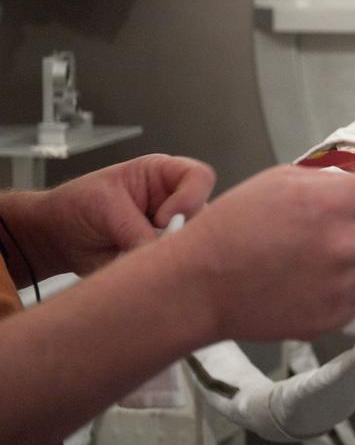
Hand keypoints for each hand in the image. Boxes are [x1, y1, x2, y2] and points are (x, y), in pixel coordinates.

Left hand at [18, 154, 215, 280]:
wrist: (53, 239)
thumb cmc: (75, 206)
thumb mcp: (104, 207)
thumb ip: (135, 230)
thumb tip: (159, 253)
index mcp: (164, 175)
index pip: (199, 177)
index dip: (190, 197)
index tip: (163, 218)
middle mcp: (175, 203)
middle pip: (206, 215)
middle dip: (185, 232)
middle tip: (157, 245)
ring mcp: (171, 232)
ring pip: (193, 245)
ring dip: (172, 255)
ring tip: (138, 258)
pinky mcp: (162, 258)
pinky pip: (176, 267)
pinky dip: (162, 274)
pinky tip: (142, 273)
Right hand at [169, 164, 354, 342]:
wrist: (198, 284)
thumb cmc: (233, 225)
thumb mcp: (282, 180)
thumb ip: (332, 180)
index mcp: (331, 203)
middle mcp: (342, 245)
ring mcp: (339, 287)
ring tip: (336, 253)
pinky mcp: (331, 318)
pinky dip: (349, 288)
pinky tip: (320, 279)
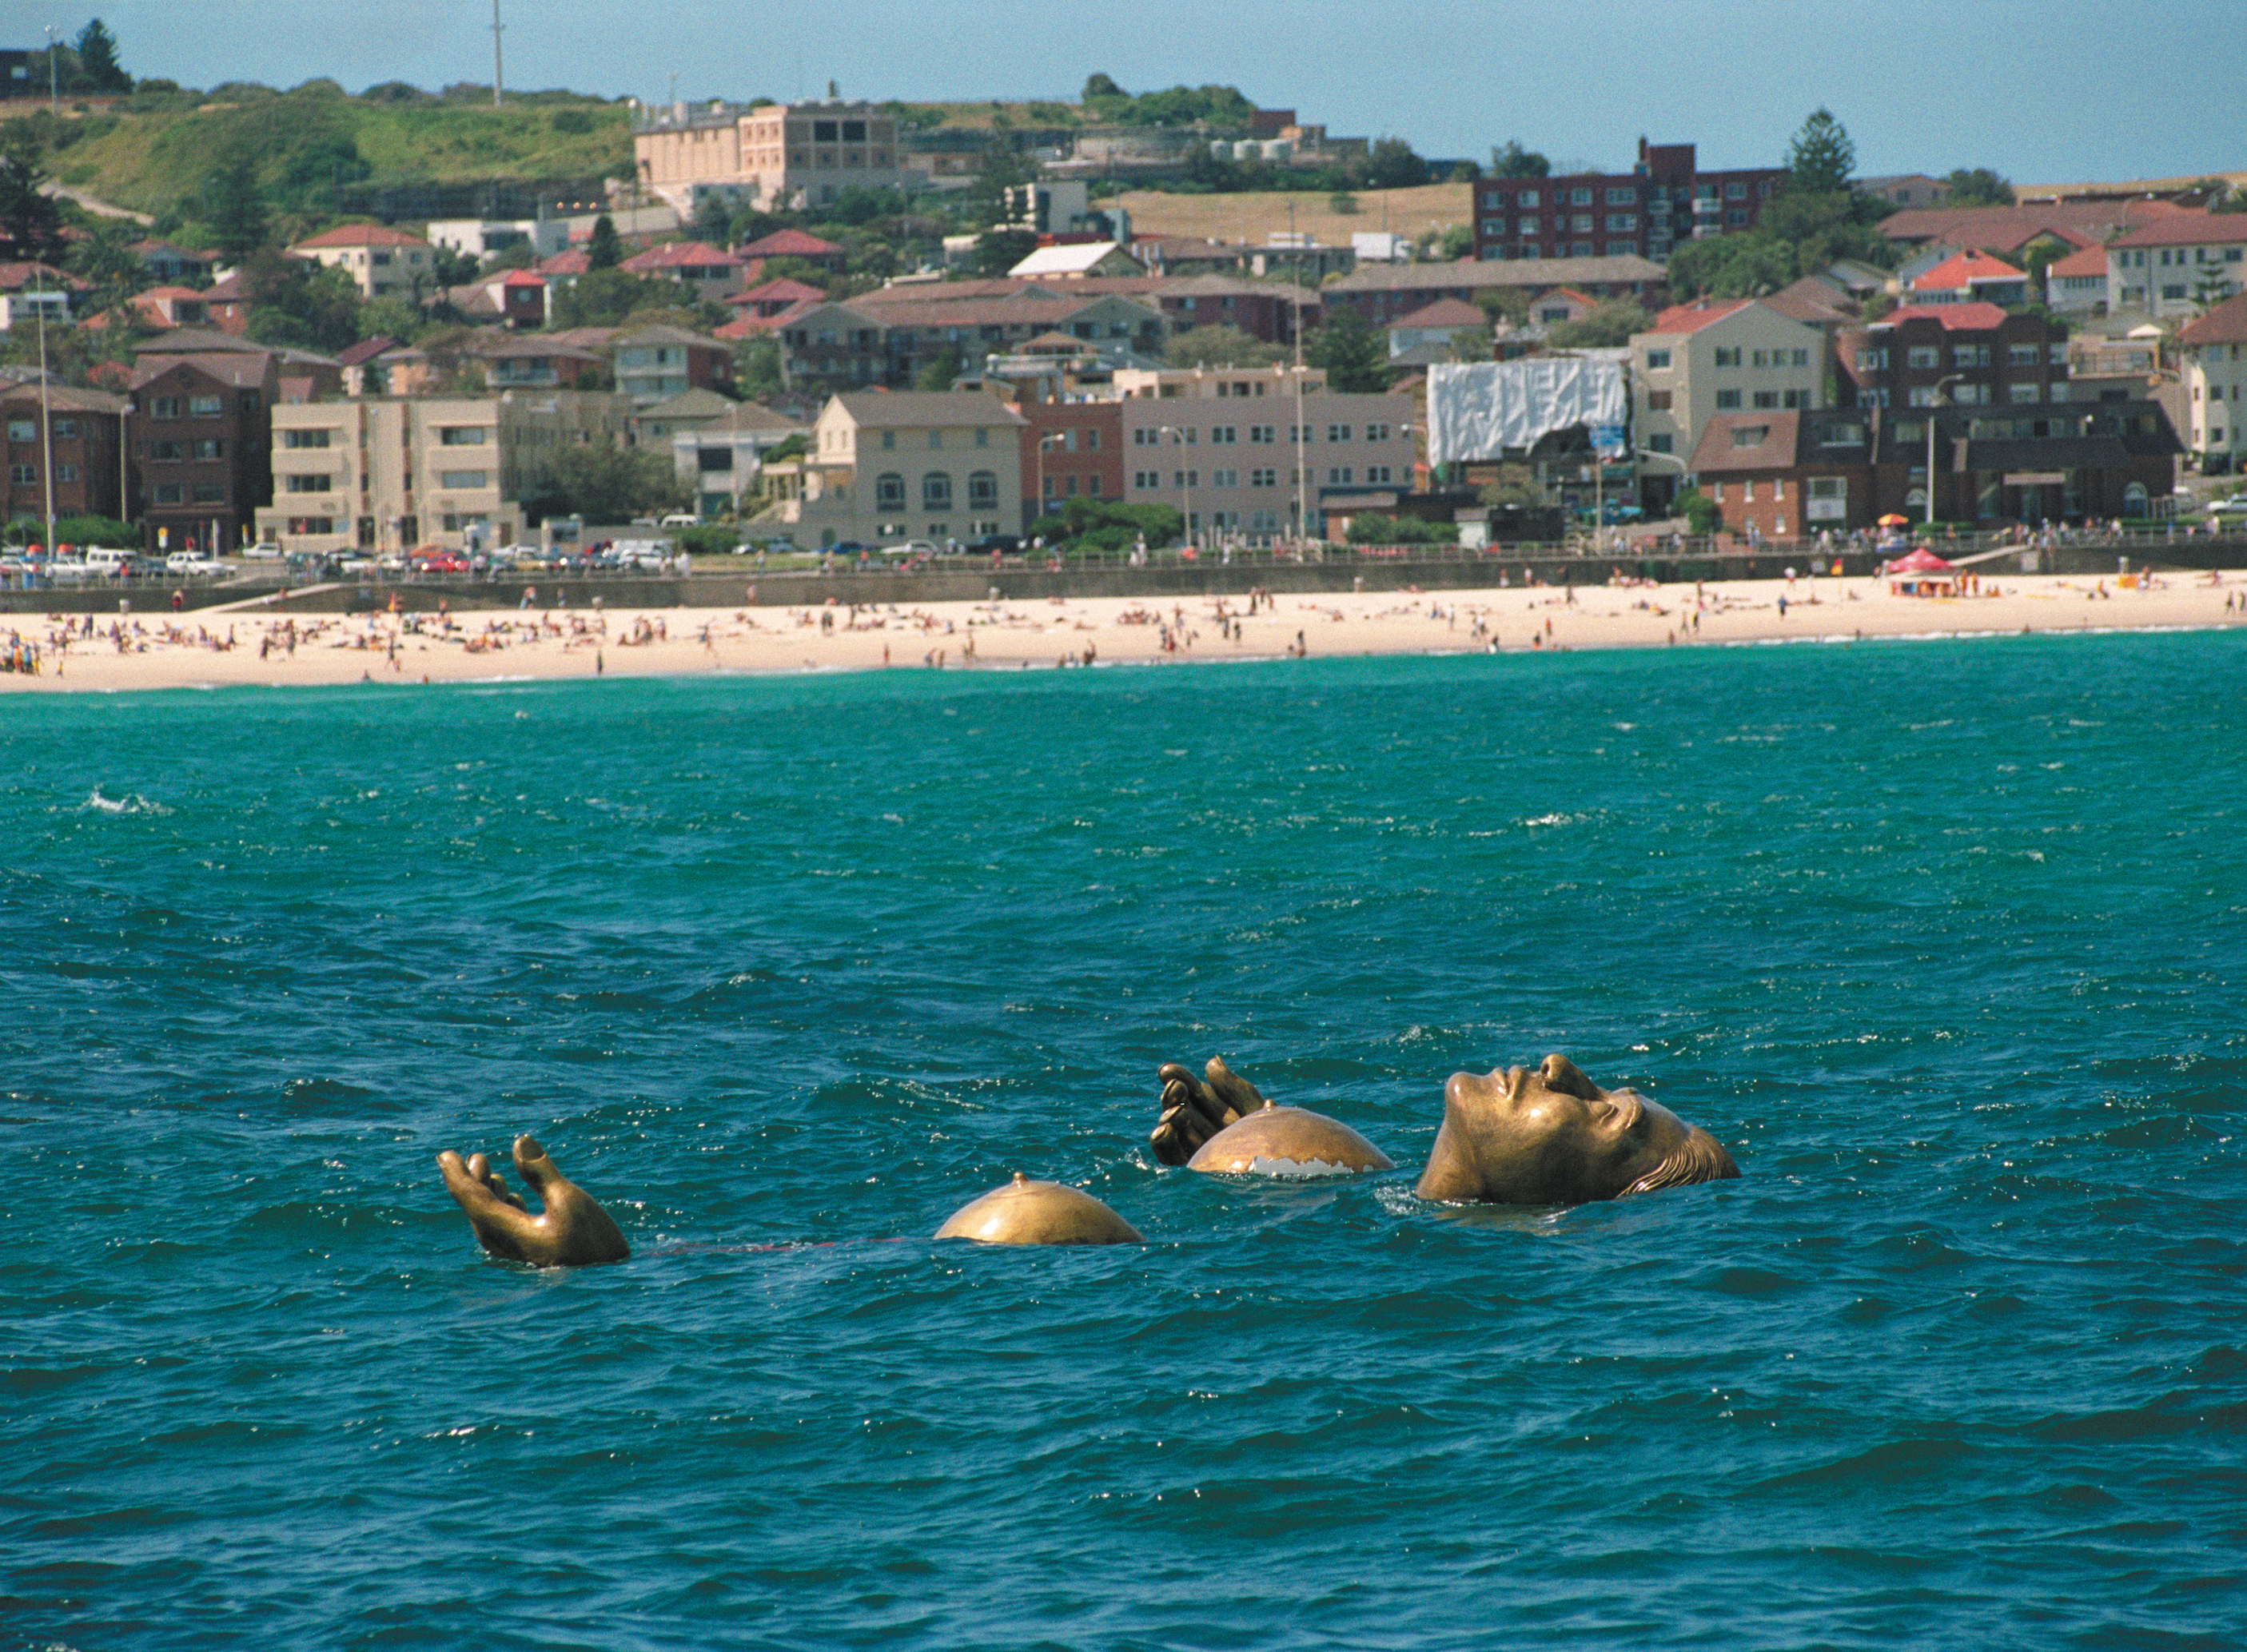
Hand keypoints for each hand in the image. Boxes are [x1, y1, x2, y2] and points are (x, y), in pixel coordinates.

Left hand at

- **Task**
The lines above that hold "hand" are the result; show every one of them.

- **Response for this exercise**
Hand keypoints for each hand in the image. Boxes are [x1, y1, x2, y2] and points are (x, y), in pixel coordinates.
Left hand at [18, 154, 215, 280]:
Right hand at [169, 164, 354, 342]:
Hand keypoints for each hand in the image. Boxes are [x1, y1, x2, y2] and points are (x, y), in pixel coordinates.
Left hand at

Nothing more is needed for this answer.